The Garbage Collector Daemon runs through the cache files regularly, usually one or more times a day. It starts automatically by the same script that starts the proxy server. You can choose up to three garbage collection times a day. Once a day is sufficient if you have a large cache that doesn't fill up quickly. If you have a small cache or a busy server that caches a lot of documents, you should set the garbage collector to run three times a day.

Every 20 minutes the garbage collector checks if garbage collection is needed (the cache is about to overflow) and starts garbage collection only if it is needed (but it always runs at the times you specify). The cache directory can become full if the proxy is busy and caches a lot of files or if the cache is too small for the number of documents the proxy is configured to cache.

How Garbage Collection Works

When the garbage collector runs, it reads in information for files in the cache directory and uses it to determine which files to remove. Specifically, it looks at

  • how long it took to transfer the document from the remote server

  • how much time has elapsed since the file was last refreshed or had an up-to-date check

This generally means that larger files stay in the cache longer, providing quicker response times when a client requests the document. It also means that older documents are removed before newer ones.

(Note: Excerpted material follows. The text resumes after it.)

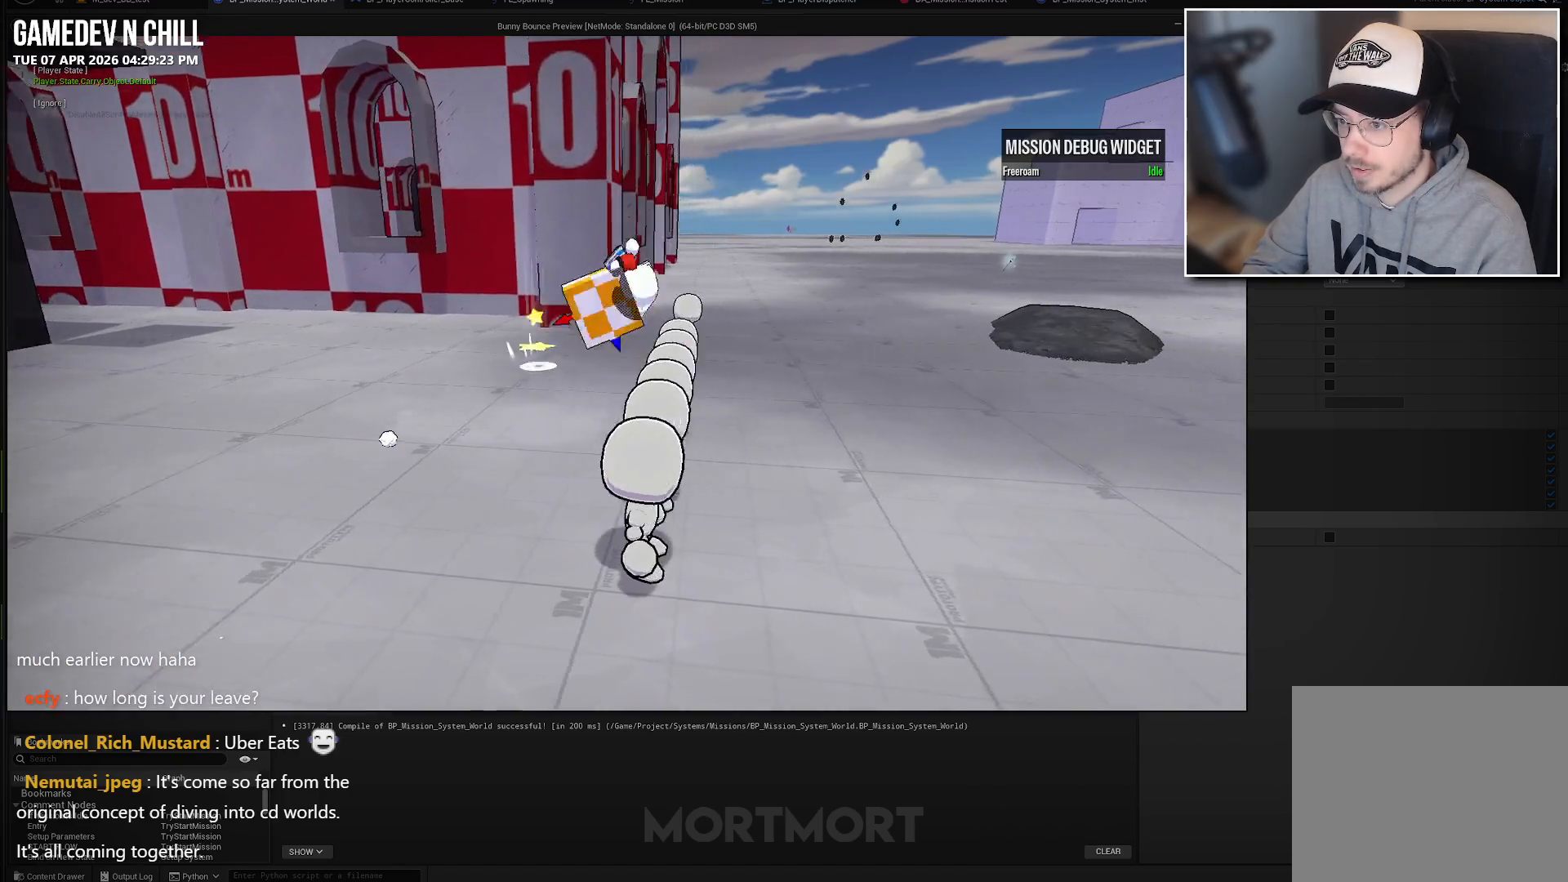
{"buttons": [], "left_stick": "right", "right_stick": "right", "events": [[367, "right_stick", "right"]]}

Garbage Collector Process Priority

The garbage collector can be run as a low priority process. You can specify a priority (nice) value—the larger the nice value, the lower the priority. Zero means normal priority, 39 lowest priority.


Caution: If you have a busy CPU and you set a low priority (you use a high nice value), garbage collection might not run as scheduled. In this case, use the normal priority (zero).

If garbage collection never runs (that is, the CPU never gives the process any cycles because the process has too low of a priority), the garbage collector daemon forces a garbage collection at normal priority.

Emergency Garbage Collection

The garbage collector will run immediately if the filesystem is full. This happens if the cache root is on a shared filesystem and other applications fill up the disk space.

Using the pstats Utility

The Netscape Proxy Server has a log analyzer utility that collects data from the proxy access log file. This utility produces output that can help you determine the proxy's performance and fine-tune the number of processes the proxy needs, and that can suggest an optimal cache size.

The pstats utility is in [ServerRoot]/utils. You specify the access log name as a parameter (the log must be in the extended log file format):

utils/pstats logs/access

Interpreting the pstats Output

The output of pstats displays

  • Two different transfer time diagrams. The first lists the percentage of requests finished in each service time category (in seconds). The second lists the percentage of the requests completed by a certain maximum service time.

  • Status codes returned by the remote server and to the client. Because a client can interrupt the connection before the transfer is complete, the two numbers of status codes don't necessarily exactly match the number of bytes transferred in each direction.

  • Requests and connections. This is the number of times the proxy was able to send a document from the cache instead of from the remote server. The higher this number is the more efficient the proxy is because it doesn't have to access the remote server and use valuable network time.

  • Cache performance report. This lists detailed cache information such as the number of documents retrieved from the cache and from remote servers.

  • Transfer time report. This is the number of seconds the proxy takes to transfer documents.

Number of Server Processes

The transfer time report is important when determining how many processes the proxy should use (specified by Server Processes in the Configuration form or specified with the MaxProcs directive in magnus.conf).

Average transaction time is the actual time that one server process is busy on average with a single request. This number should be used when determining how many server processes are needed.

The other figures do not take errors into account, and give only the perceived response time to the user, not the actual time that server resources were bound to servicing the entire load of incoming requests.